» Dataset excerpts:
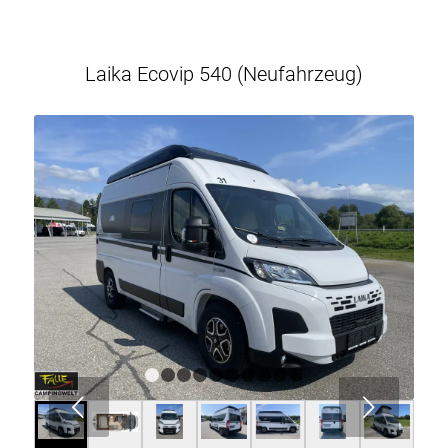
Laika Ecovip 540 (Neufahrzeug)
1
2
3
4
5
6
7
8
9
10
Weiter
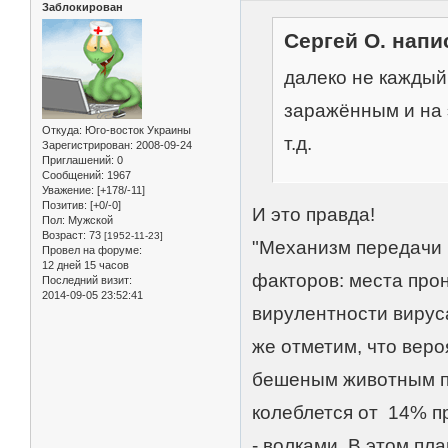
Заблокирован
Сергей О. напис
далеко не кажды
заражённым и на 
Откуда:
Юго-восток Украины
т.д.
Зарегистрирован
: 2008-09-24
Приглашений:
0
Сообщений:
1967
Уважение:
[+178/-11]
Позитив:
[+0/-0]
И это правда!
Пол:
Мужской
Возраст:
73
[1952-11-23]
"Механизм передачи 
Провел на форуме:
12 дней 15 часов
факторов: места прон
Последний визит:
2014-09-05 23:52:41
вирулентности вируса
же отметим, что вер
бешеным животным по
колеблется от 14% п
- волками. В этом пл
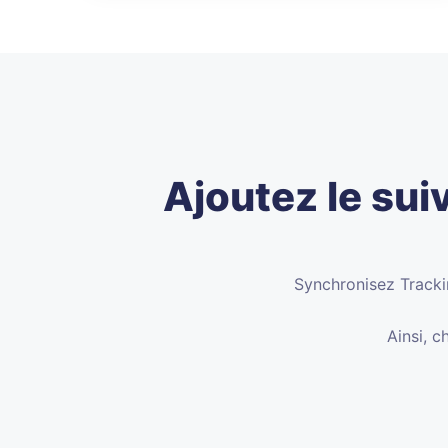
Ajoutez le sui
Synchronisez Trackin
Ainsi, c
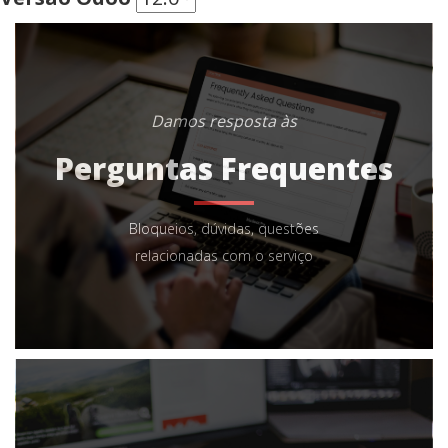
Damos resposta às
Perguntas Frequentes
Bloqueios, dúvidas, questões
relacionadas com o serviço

...

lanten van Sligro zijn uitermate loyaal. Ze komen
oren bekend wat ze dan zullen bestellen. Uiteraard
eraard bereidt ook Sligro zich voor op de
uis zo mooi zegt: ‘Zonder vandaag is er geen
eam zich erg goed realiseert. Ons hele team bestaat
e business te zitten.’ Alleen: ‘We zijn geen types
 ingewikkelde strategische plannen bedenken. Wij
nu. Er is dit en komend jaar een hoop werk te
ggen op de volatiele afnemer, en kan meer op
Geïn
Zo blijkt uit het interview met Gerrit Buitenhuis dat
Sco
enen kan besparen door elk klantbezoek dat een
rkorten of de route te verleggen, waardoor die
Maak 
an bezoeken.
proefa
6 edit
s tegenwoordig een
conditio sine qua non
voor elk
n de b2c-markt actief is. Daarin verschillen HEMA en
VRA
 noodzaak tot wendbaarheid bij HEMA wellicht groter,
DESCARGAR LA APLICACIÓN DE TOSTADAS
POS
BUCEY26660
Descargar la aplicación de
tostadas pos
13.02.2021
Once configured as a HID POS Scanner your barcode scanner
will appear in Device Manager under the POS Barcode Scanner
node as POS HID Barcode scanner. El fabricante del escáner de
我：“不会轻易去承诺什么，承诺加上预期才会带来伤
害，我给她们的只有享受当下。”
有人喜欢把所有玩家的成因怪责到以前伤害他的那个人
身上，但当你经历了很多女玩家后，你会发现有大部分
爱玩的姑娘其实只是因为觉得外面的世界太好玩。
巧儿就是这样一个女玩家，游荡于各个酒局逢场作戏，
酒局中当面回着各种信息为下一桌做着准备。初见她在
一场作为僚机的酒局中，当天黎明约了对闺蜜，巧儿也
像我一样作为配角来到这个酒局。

» What you have to do: To answer, copy each line from the material above that has the word "zich".

» Your solution:
eraard bereidt ook Sligro zich voor op de
eam zich erg goed realiseert. Ons hele team bestaat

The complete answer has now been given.